I didn’t have time to ask. To my horror, the sprinklers outside the containment labs began to spray a cloudy fluid. A fluid that when it hit any surface produced a corrosive smoke. He was flooding the entire floor space with lye.
“No,” I yelled, lunging toward the computer.
He yanked me back, the gun pressed to my side again. “Too late, Dr. Rossi. Time to go.”
The area beyond the control room window was filling with yellow-gray smoke, billowing as the ventilation system carried the lye throughout the space. I’d lost sight of Flynn and Devon. Had they made it? Or were they choking to death inside the caustic alkaline cloud, their skin and throats and eyes and airways literally melting?
“DROP THE REMOTE,
Gena,” Ryder told her. The music from upstairs had stopped. Jimmy taking care of business. But with only one exit, it would take time to evacuate everyone. “There’s no way out.”

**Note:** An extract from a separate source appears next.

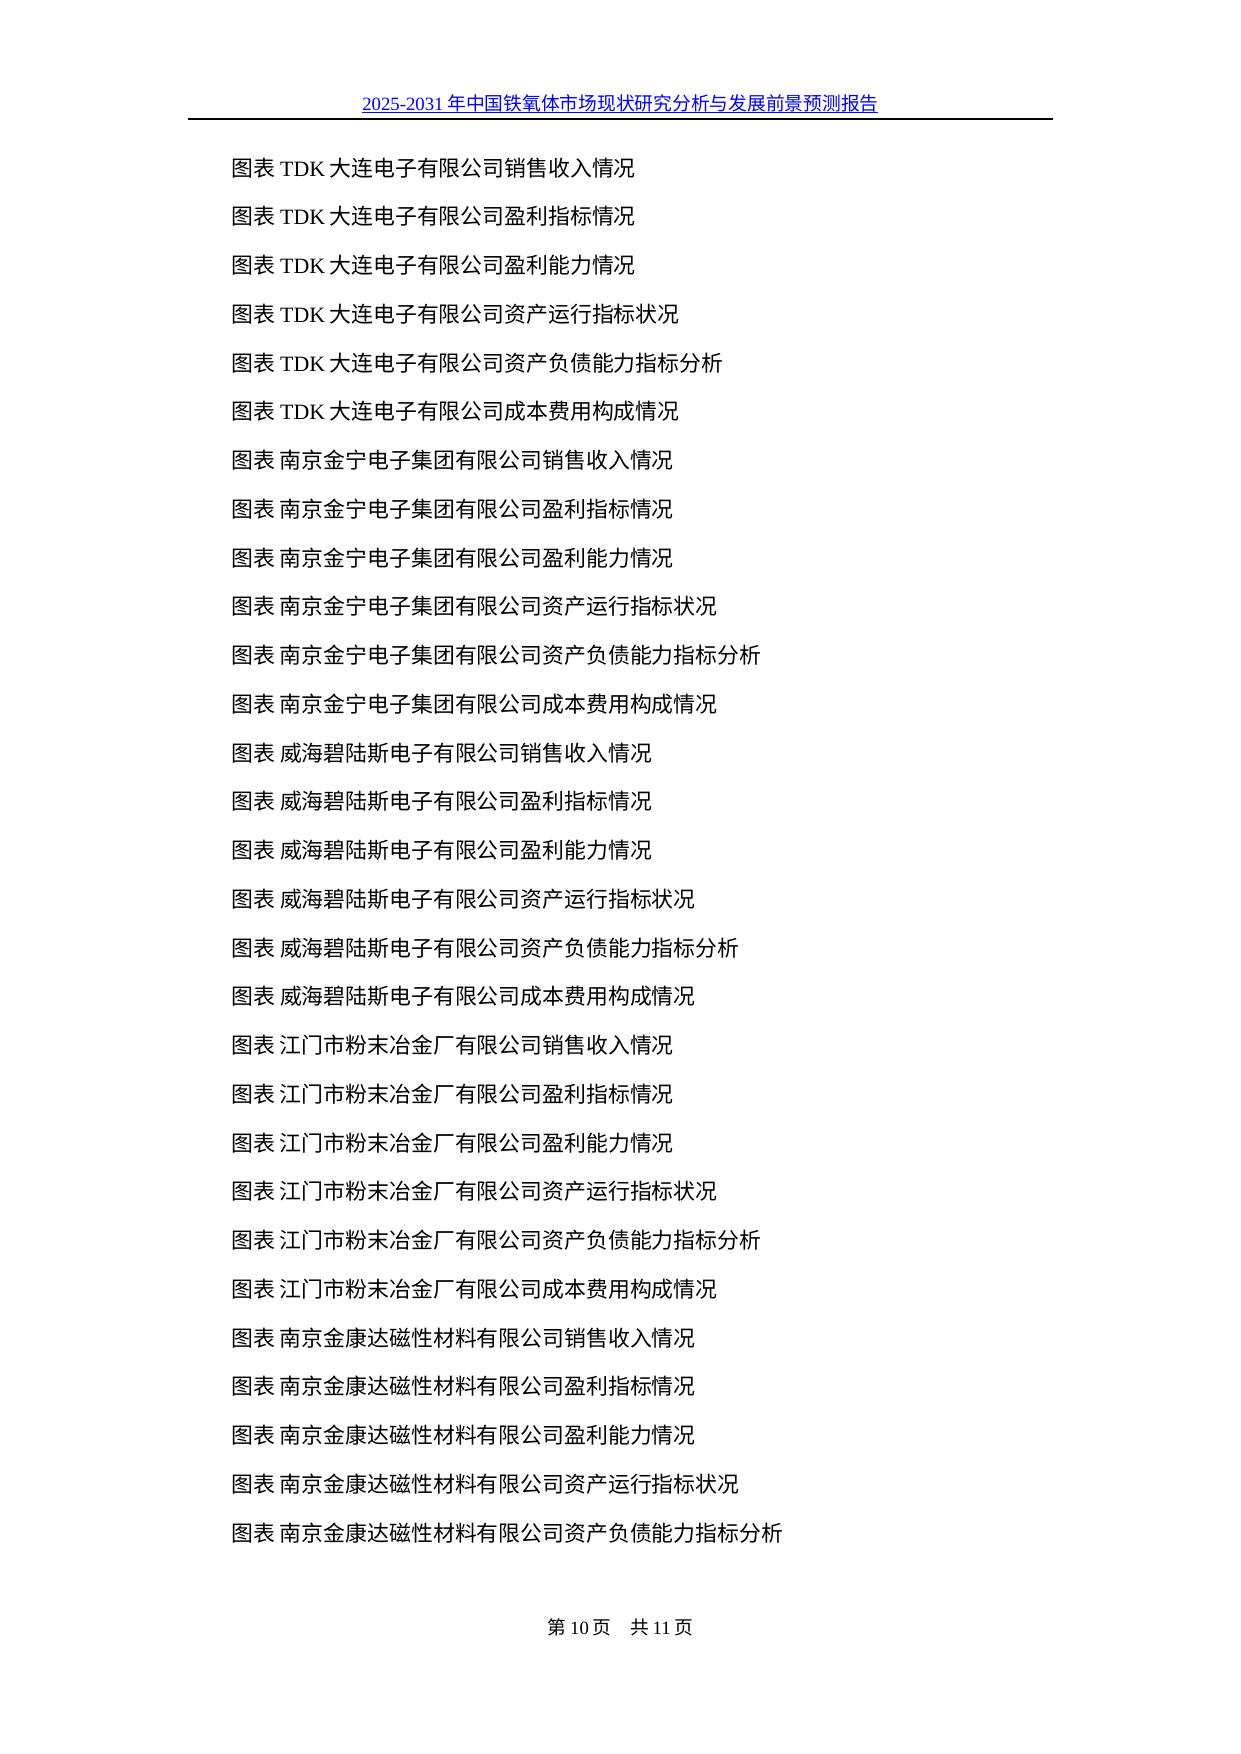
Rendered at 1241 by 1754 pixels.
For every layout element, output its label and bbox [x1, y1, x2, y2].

Kravitz was no dummy. She glanced up, her expression a strange cross between dreamy apathy and bitter anger. “There was supposed to be. Before you showed up. Of course, everything was going just fine until your friend Rossi decided to meddle. Convince Tymara to talk to the cops, testify.”

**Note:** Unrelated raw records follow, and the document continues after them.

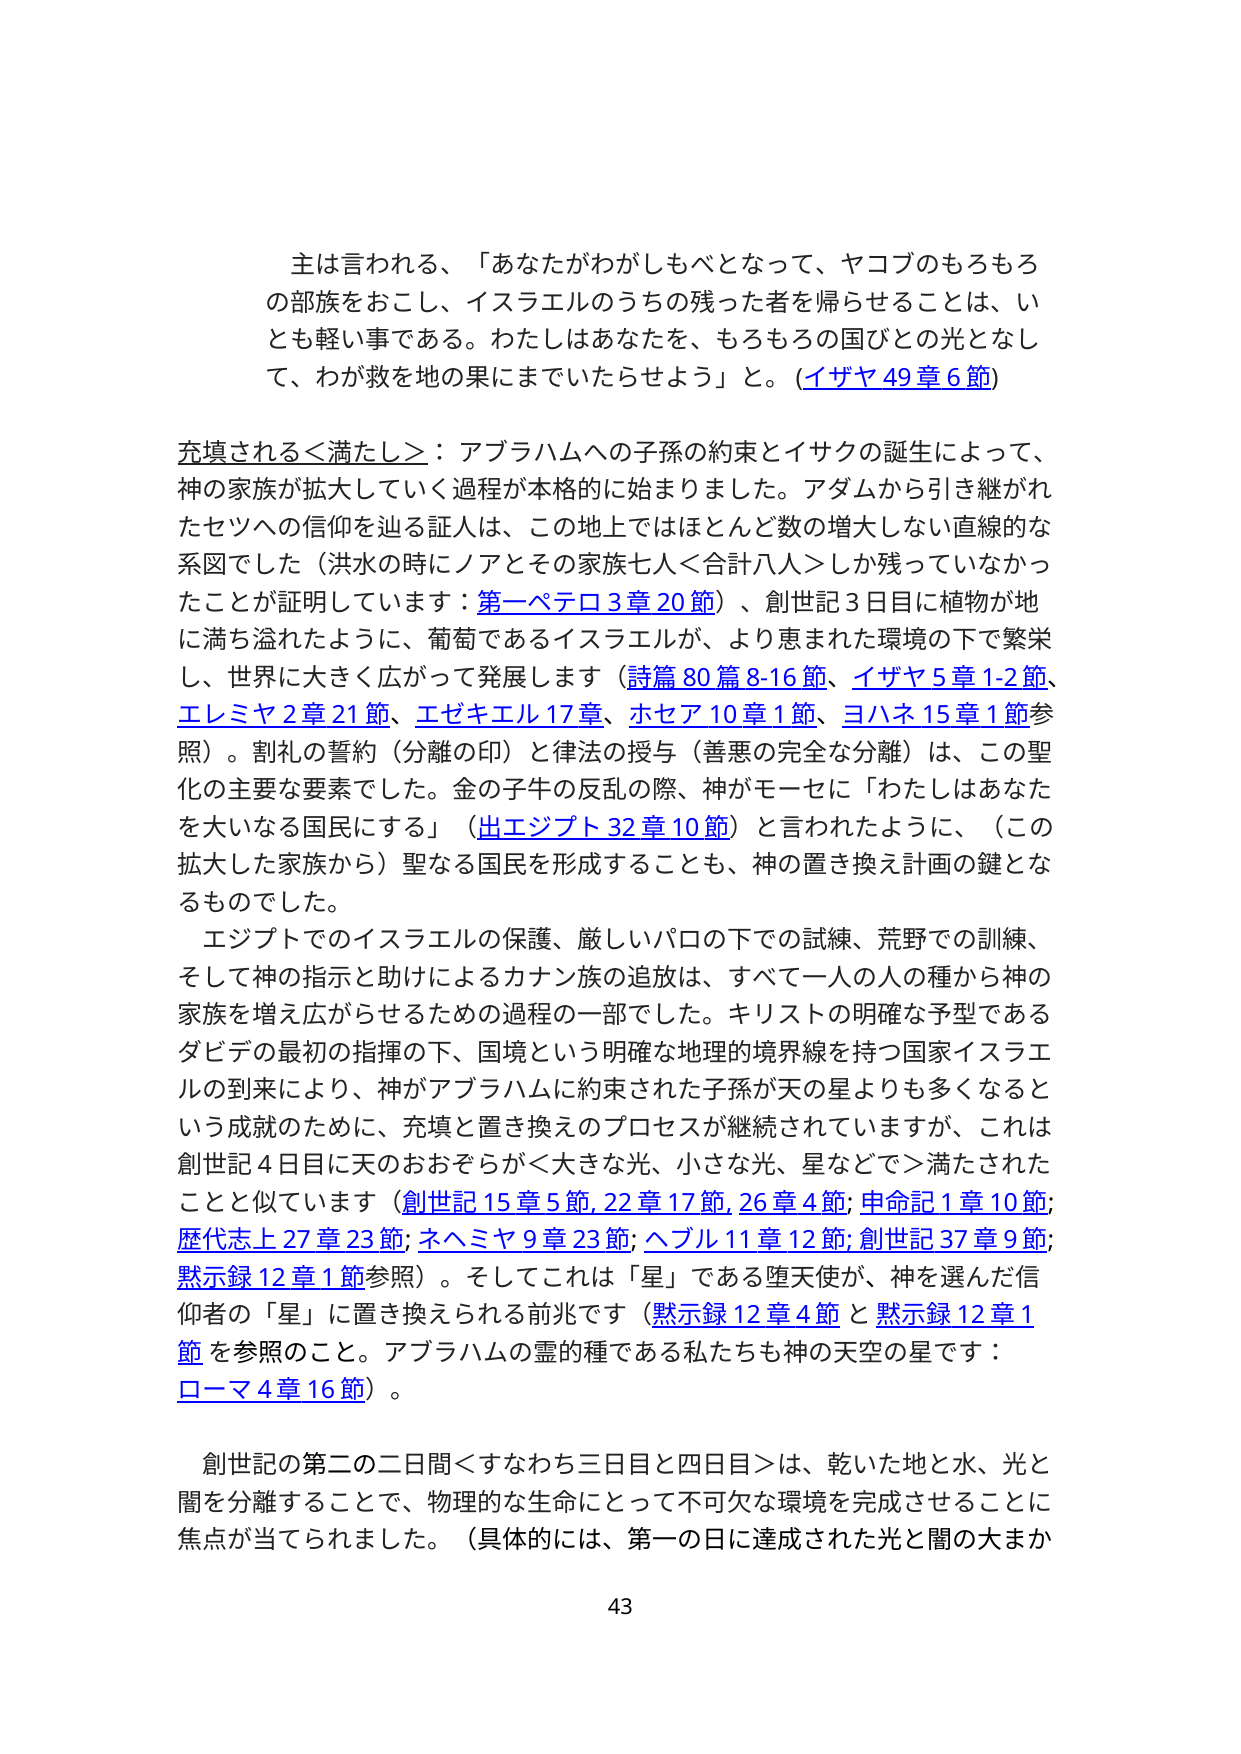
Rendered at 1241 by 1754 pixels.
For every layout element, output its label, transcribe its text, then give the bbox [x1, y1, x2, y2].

text 主は言われる、「あなたがわがしもべとなって、ヤコブのもろもろの部族をおこし、イスラエルのうちの残った者を帰らせることは、いとも軽い事である。わたしはあなたを、もろもろの国びとの光となして、わが救を地の果にまでいたらせよう」と。 (イザヤ49章6節) [265, 244, 1063, 394]
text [177, 1444, 1063, 1557]
text エジプトでのイスラエルの保護、厳しいパロの下での試練、荒野での訓練、そして神の指示と助けによるカナン族の追放は、すべて一人の人の種から神の家族を増え広がらせるための過程の一部でした。キリストの明確な予型であるダビデの最初の指揮の下、国境という明確な地理的境界線を持つ国家イスラエルの到来により、神がアブラハムに約束された子孫が天の星よりも多くなるという成就のために、充填と置き換えのプロセスが継続されていますが、これは創世記4日目に天のおおぞらが＜大きな光、小さな光、星などで＞満たされたことと似ています（創世記15章5節, 22章17節, 26章4節; 申命記1章10節; 歴代志上27章23節; ネヘミヤ9章23節; ヘブル11章12節; 創世記37章9節; 黙示録12章1節参照）。そしてこれは「星」である堕天使が、神を選んだ信仰者の「星」に置き換えられる前兆です（黙示録12章4節 と 黙示録12章1節 を参照のこと。アブラハムの霊的種である私たちも神の天空の星です： ローマ4章16節）。 [177, 919, 1063, 1407]
text 充填される＜満たし＞： アブラハムへの子孫の約束とイサクの誕生によって、神の家族が拡大していく過程が本格的に始まりました。アダムから引き継がれたセツへの信仰を辿る証人は、この地上ではほとんど数の増大しない直線的な系図でした（洪水の時にノアとその家族七人＜合計八人＞しか残っていなかったことが証明しています：第一ペテロ3章20節）、創世記3日目に植物が地に満ち溢れたように、葡萄であるイスラエルが、より恵まれた環境の下で繁栄し、世界に大きく広がって発展します（詩篇80篇8-16節、イザヤ5章1-2節、エレミヤ2章21節、エゼキエル17章、ホセア10章1節、ヨハネ15章1節参照）。割礼の誓約（分離の印）と律法の授与（善悪の完全な分離）は、この聖化の主要な要素でした。金の子牛の反乱の際、神がモーセに「わたしはあなたを大いなる国民にする」（出エジプト32章10節）と言われたように、（この拡大した家族から）聖なる国民を形成することも、神の置き換え計画の鍵となるものでした。 [177, 432, 1063, 919]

She held the remote up as if she was going to kiss it, her thumb poised over the buttons. “Guess she’ll think twice about doing that again.”
“Just tell me why,” Ryder said, hoping to play to her innate narcissism. “You’re a legal rock star. You could have gotten Eugene off after he raped Tymara. Why torture and leave her for dead? Why kill all those people at the school?”

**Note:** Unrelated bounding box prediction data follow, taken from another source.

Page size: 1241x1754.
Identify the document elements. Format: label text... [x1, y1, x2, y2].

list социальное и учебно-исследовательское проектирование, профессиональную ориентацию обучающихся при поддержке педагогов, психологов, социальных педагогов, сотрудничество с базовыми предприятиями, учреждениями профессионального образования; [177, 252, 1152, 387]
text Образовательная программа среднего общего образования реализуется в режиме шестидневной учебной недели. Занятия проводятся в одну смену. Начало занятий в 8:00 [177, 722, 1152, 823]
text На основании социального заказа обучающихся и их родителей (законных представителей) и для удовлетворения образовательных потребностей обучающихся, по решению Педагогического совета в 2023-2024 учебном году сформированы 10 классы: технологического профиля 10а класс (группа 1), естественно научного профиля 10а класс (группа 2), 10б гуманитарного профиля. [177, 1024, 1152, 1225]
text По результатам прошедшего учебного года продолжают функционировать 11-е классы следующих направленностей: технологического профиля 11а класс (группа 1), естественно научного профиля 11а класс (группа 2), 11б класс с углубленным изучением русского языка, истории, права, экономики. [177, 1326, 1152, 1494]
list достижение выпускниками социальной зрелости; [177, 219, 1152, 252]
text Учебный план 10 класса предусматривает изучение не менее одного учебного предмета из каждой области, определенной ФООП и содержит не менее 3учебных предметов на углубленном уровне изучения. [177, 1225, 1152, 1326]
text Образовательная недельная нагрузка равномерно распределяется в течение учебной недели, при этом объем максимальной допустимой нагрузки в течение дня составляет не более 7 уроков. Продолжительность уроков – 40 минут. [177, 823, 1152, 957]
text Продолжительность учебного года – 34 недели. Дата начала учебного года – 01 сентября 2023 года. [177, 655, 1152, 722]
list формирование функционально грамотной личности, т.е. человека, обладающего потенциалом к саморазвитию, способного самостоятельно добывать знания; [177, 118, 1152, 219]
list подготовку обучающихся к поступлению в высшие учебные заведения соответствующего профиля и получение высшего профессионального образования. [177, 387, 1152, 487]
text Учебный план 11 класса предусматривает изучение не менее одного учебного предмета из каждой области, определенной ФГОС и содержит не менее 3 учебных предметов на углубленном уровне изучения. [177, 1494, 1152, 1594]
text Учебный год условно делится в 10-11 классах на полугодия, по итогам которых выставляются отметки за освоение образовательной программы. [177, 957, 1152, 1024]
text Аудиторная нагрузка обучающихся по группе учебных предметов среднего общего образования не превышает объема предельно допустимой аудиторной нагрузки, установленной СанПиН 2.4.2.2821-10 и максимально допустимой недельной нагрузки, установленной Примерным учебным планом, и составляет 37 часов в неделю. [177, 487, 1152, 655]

The look she gave him was pitying. “Have you ever been in love, detective? If you ever had, you’d know. You never abandon the one you love. Anyone who does deserves their own special Hell. I just made certain they got it, that’s all.”
Ryder didn’t have an answer to that. Other than it was clear Kravitz recognized no boundaries and had an unquenchable hunger for drama. Which made her particularly dangerous.
She raised her eyebrows in a seductive pout that made him want to vomit. “What do you say, lover boy? We can walk out of here together if you give me that gun of yours.”
He considered stalling, giving Jimmy more time to clear the civilians and time for backup to arrive. But no way in hell was someone as sick and twisted as Kravitz going to fall for stall tactics. And no way in hell was he going to let her walk out of here with that remote.
“Well, Gena,” he drawled, leaching all the adrenaline from his voice even as he shifted his weight and braced his elbows. “I’d love to take you—”
Two shots to the head, one to the chest as she rolled off her perch. The remote skittered across the floor. Ryder approached her, still aiming for a kill shot.
Too late for that. Mission accomplished.
<<<>>>
ALL I COULD
think about as Tommaso dragged me out of the building and toward the SUV was Flynn and Devon. If they’d found shelter or made it up to the second floor, they might last a few minutes at most. But given the powerful ventilation system, the gas would find them, sooner rather than later.
We reached the SUV. Tommaso stopped, car keys in the hand wrapped around my body, pistol in the other. He clearly was used to his men performing thuggish jobs like kidnapping, because he seemed confused about how to proceed.
Not me. I knew exactly what to do.
In a move I’d practiced hundreds of times during the self-defense courses the Advocacy Center hosted, I dropped my weight onto his right forearm, the one with the gun, propelling it away from me as I grabbed his wrist. Using my momentum as I spun free from his grip, I twisted his hand up and in while also stepping behind him, his arm now angled in the direction opposite of what nature intended.
He squealed, falling to his knees. The pistol clattered to the pavement. I kept pushing, adrenaline fueling my movement, and felt the delicate tendons of his wrist pop. His hand flopped, useless, as he screamed again.
The whole thing happened in a blur, much faster than I’d ever practiced. I was huffing, my pulse racing, exhilarated—and a tiny bit surprised that it had worked. I reached for the gun and the car keys. Then I opened the rear door. A mesh grating separated the cargo area from the passenger seats, perfect for my needs. “Get in.”